=== DADOS FORNECIDOS ===

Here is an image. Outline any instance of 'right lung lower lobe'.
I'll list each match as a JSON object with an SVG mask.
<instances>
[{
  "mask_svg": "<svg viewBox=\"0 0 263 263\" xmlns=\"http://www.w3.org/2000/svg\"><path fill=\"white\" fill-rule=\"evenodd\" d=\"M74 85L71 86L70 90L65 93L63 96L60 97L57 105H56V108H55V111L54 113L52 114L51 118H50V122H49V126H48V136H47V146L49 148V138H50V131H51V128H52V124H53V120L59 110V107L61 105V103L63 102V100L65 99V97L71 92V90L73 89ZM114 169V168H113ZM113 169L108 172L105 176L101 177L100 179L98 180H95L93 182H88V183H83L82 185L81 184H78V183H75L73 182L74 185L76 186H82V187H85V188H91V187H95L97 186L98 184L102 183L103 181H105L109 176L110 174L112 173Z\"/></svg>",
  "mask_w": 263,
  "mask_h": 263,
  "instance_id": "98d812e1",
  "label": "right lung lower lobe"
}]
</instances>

===

> _TAREFA_: Identifique e copie cada linha dos registros acima que contenha a palavra "right". Maiúsculas e minúsculas contam.

> _RESPOSTA_:
Here is an image. Outline any instance of 'right lung lower lobe'.
  "label": "right lung lower lobe"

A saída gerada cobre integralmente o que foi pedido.